### Task brief
According to the call transcript, what share of 2026 revenue at the midpoint of the guidance is already contracted?

### Text section
· · ·
Hello, Roshan, thanks for the question. I think that our business model takes us to a profile where we see in 2026, more than 60% of the revenue at the midpoint of the guidance, which are contracted, and we have a clear line of sight on an additional 20%, and clearly, operational plans to take us to the midpoint of the range. So in short, 60% broadly already contracted, clear line of sight for more than 20%.

Operator

operator
#11

The next question is from Andrew Lee with Goldman Sachs.

Andrew Lee

analyst
#12

I just have a question, a single question on your -- on the underlying growth in your comments through the call about the potential acceleration in the demand from operator as you put it to catch up on the late growth in their data capacity demand. So I understand that in 2024, there's been a bit of foot on the brakes of the operators, they try and work out what's going on in their marketplace. But there had also been an industry expectation for telcos across Europe that ultimately operators would need to densify more meaningfully than they have been in the 5G world and then that basically came through the kind of second phase of 5G investments, towards the latter half of the decade. So I'm just interested, like, do you still expect that acceleration in underlying growth to come? I know you're not necessarily -- you're not putting it into your guidance right now. Where do you see the underlying growth, not just in terms of phasing and the delays in 2024. But should we expect that growth to accelerate one day, whether it's by 2026 or not, that you certainly talked back into the decade? And just within the context of that question, reflecting on the Cellnex's own guidance in the mid of the medium term in terms of underlying service revenue growth, which was a little bit disappointed versus some expectations earlier in the week. It'd be great to get your thoughts on how you think the industry is progressing in terms of demand for Towers and 5G.

Diego Galli

executive
#13

Thanks, Andrew. Yes, I think that there are macro trends, which have supported INWIT so far. And basically, these have been related to 5G and network densification and also network optimization between our -- to Anchor tenants. And this is clearly reflected in the numbers we have just seen in terms of number of new sites, of new PoPs we have delivered so far, and we have in the pipeline for the next 3 years. Despite these investments, honestly, I think that the 5G have not yet deployed the transformation that maybe we will see in the future. We mentioned in the presentation the concept of hyper-connected society, which will be coming and this requires additional investments, investments in densification, investments in improving the quality of connectivity outdoor as well as indoor. We already see today, it is embedded in our plan to hundreds of locations, which deserves better indoor coverage when, not only communications, but also economic transactions are done within buildings. So in our view, our future growth will be connected, as always, by a basic layer of inflation, an additional layer of ongoing, let me say, maintenance CapEx and involvement to take care of the new city development. But also the -- there is -- and there will be the investments to really deliver the hyper-connected society, both in the so-called smart cities as well as in rural areas. And in this context, INWIT is very well placed to capture and support these developments considering the expertise, the assets, and the contractual agreements that we do have.

Andrew Lee

analyst
#14

And so do you feel -- still feel it is inevitable that we will get that acceleration within this decade? I mean obviously you are not factoring it to a guidance, upside down guidance, but is actually back on phasing rather than [indiscernible] the tool.
· · ·
### Given information
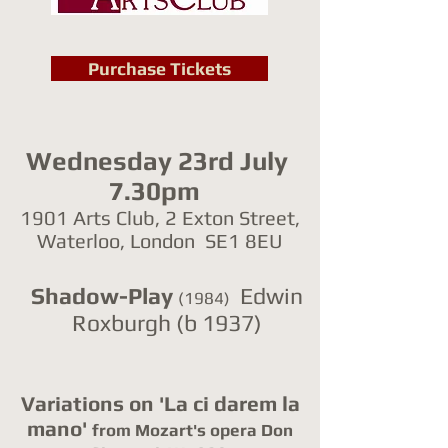
Purchase Tickets
Wednesday 23rd July
7.30pm
1901 Arts Club, 2 Exton Street,
Waterloo, London SE1 8EU
Shadow-Play
Edwin
(1984)
Roxburgh (b 1937)
Variations on 'La ci darem la
mano'
from Mozart's opera Don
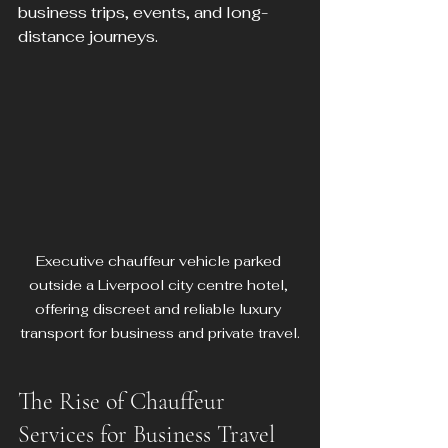
business trips, events, and long-
distance journeys.
Executive chauffeur vehicle parked 
outside a Liverpool city centre hotel, 
offering discreet and reliable luxury 
transport for business and private travel.
The Rise of Chauffeur 
Services for Business Travel 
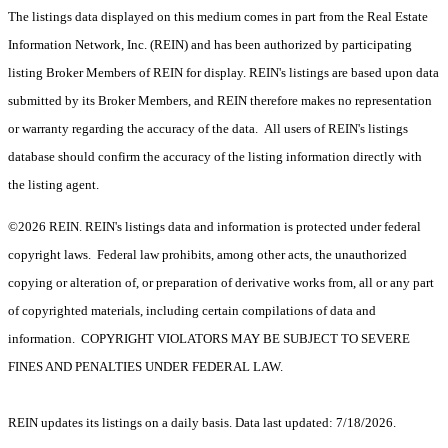
The listings data displayed on this medium comes in part from the Real Estate
Information Network, Inc. (REIN) and has been authorized by participating
listing Broker Members of REIN for display. REIN's listings are based upon data
submitted by its Broker Members, and REIN therefore makes no representation
or warranty regarding the accuracy of the data. All users of REIN's listings
database should confirm the accuracy of the listing information directly with
the listing agent.
©2026 REIN. REIN's listings data and information is protected under federal
copyright laws. Federal law prohibits, among other acts, the unauthorized
copying or alteration of, or preparation of derivative works from, all or any part
of copyrighted materials, including certain compilations of data and
information. COPYRIGHT VIOLATORS MAY BE SUBJECT TO SEVERE
FINES AND PENALTIES UNDER FEDERAL LAW.
REIN updates its listings on a daily basis. Data last updated: 7/18/2026.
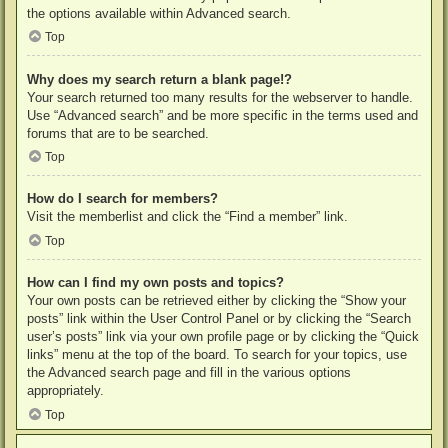
the options available within Advanced search.
Top
Why does my search return a blank page!?
Your search returned too many results for the webserver to handle.
Use “Advanced search” and be more specific in the terms used and
forums that are to be searched.
Top
How do I search for members?
Visit the memberlist and click the “Find a member” link.
Top
How can I find my own posts and topics?
Your own posts can be retrieved either by clicking the “Show your
posts” link within the User Control Panel or by clicking the “Search
user’s posts” link via your own profile page or by clicking the “Quick
links” menu at the top of the board. To search for your topics, use
the Advanced search page and fill in the various options
appropriately.
Top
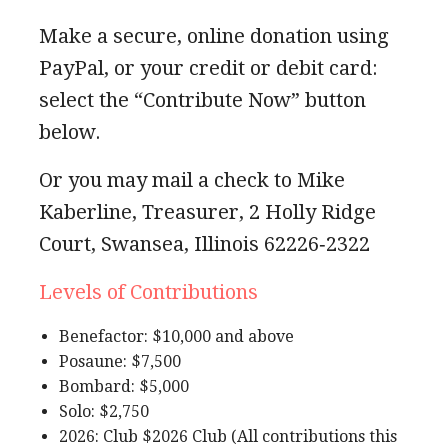
Make a secure, online donation using
PayPal, or your credit or debit card:
select the “Contribute Now” button
below.
Or you may mail a check to Mike
Kaberline, Treasurer, 2 Holly Ridge
Court, Swansea, Illinois 62226‐2322
Levels of Contributions
Benefactor: $10,000 and above
Posaune: $7,500
Bombard: $5,000
Solo: $2,750
2026: Club $2026 Club (All contributions this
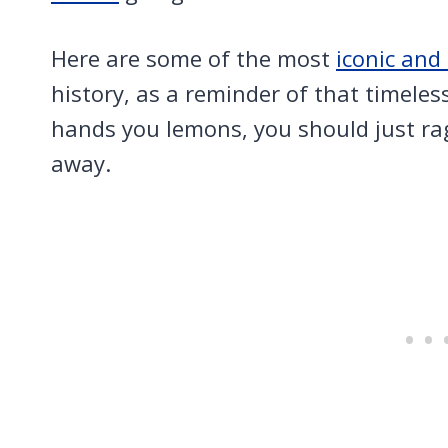
Here are some of the most
iconic an
history, as a reminder of that timeless
hands you lemons, you should just ra
away.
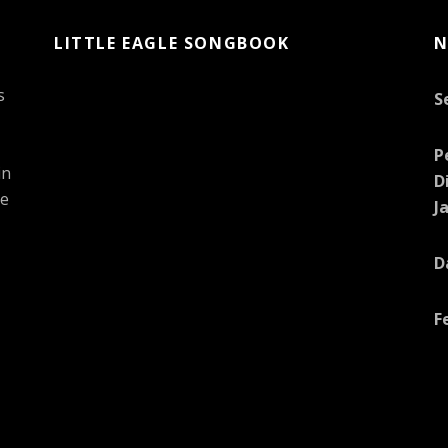
LITTLE EAGLE SONGBOOK
N
s
S
P
in
D
he
J
D
F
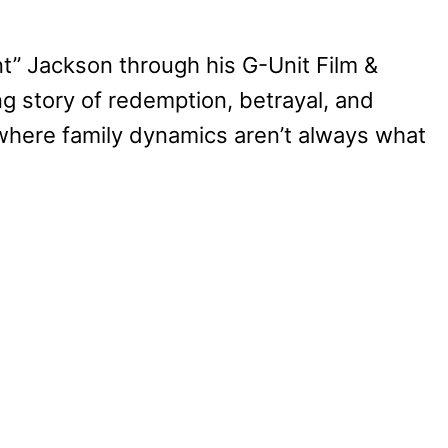
t” Jackson through his G-Unit Film &
ing story of redemption, betrayal, and
, where family dynamics aren’t always what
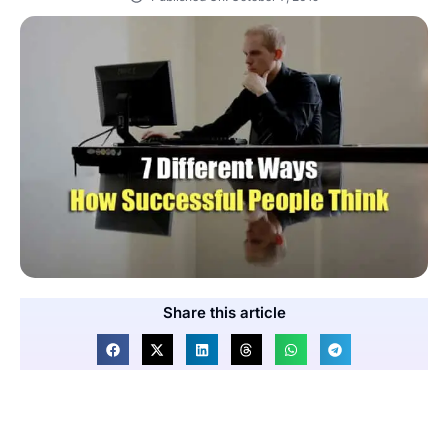
Share this article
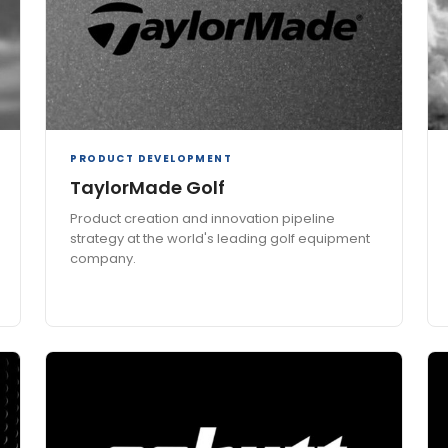
PRODUCT DEVELOPMENT
TaylorMade Golf
Product creation and innovation pipeline
strategy at the world's leading golf equipment
company.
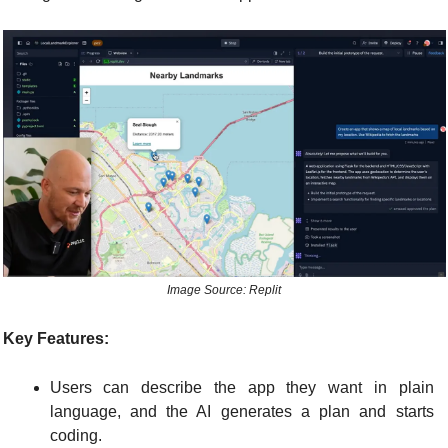
Image Source: Replit
Key Features:
Users can describe the app they want in plain 
language, and the AI generates a plan and starts 
coding.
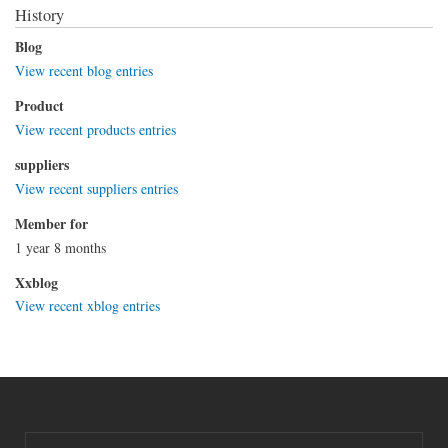
History
Blog
View recent blog entries
Product
View recent products entries
suppliers
View recent suppliers entries
Member for
1 year 8 months
Xxblog
View recent xblog entries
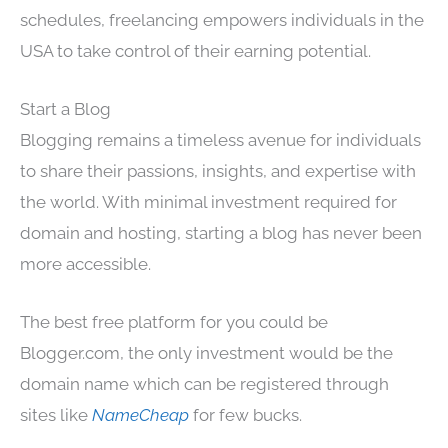
schedules, freelancing empowers individuals in the
USA to take control of their earning potential.
Start a Blog
Blogging remains a timeless avenue for individuals
to share their passions, insights, and expertise with
the world. With minimal investment required for
domain and hosting, starting a blog has never been
more accessible.
The best free platform for you could be
Blogger.com, the only investment would be the
domain name which can be registered through
sites like
NameCheap
for few bucks.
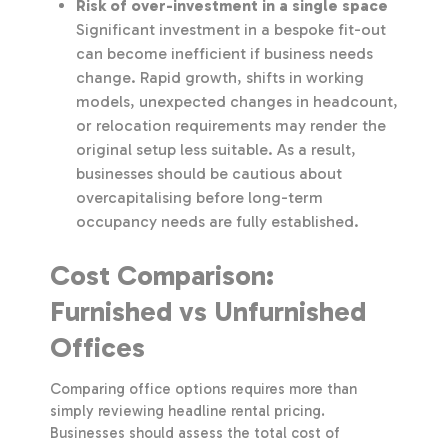
Risk of over-investment in a single space
Significant investment in a bespoke fit-out
can become inefficient if business needs
change. Rapid growth, shifts in working
models, unexpected changes in headcount,
or relocation requirements may render the
original setup less suitable. As a result,
businesses should be cautious about
overcapitalising before long-term
occupancy needs are fully established.
Cost Comparison:
Furnished vs Unfurnished
Offices
Comparing office options requires more than
simply reviewing headline rental pricing.
Businesses should assess the total cost of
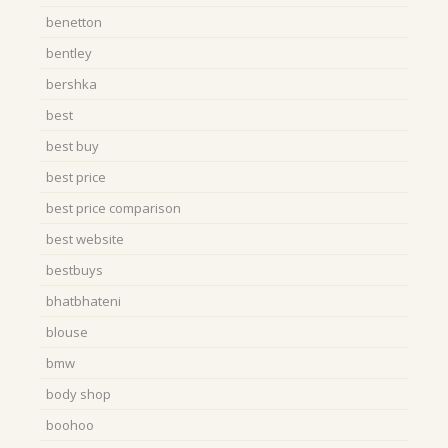
benetton
bentley
bershka
best
best buy
best price
best price comparison
best website
bestbuys
bhatbhateni
blouse
bmw
body shop
boohoo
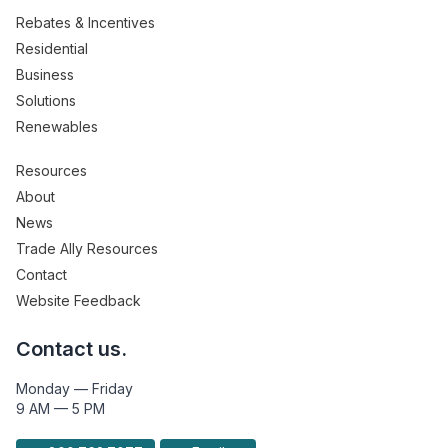
Rebates & Incentives
Residential
Business
Solutions
Renewables
Resources
About
News
Trade Ally Resources
Contact
Website Feedback
Contact us.
Monday — Friday
9 AM — 5 PM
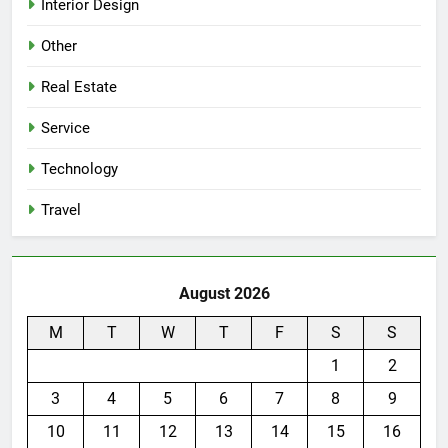
Interior Design
Other
Real Estate
Service
Technology
Travel
August 2026
M
T
W
T
F
S
S
1
2
3
4
5
6
7
8
9
10
11
12
13
14
15
16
· · ·
### Result for this task
More than 60%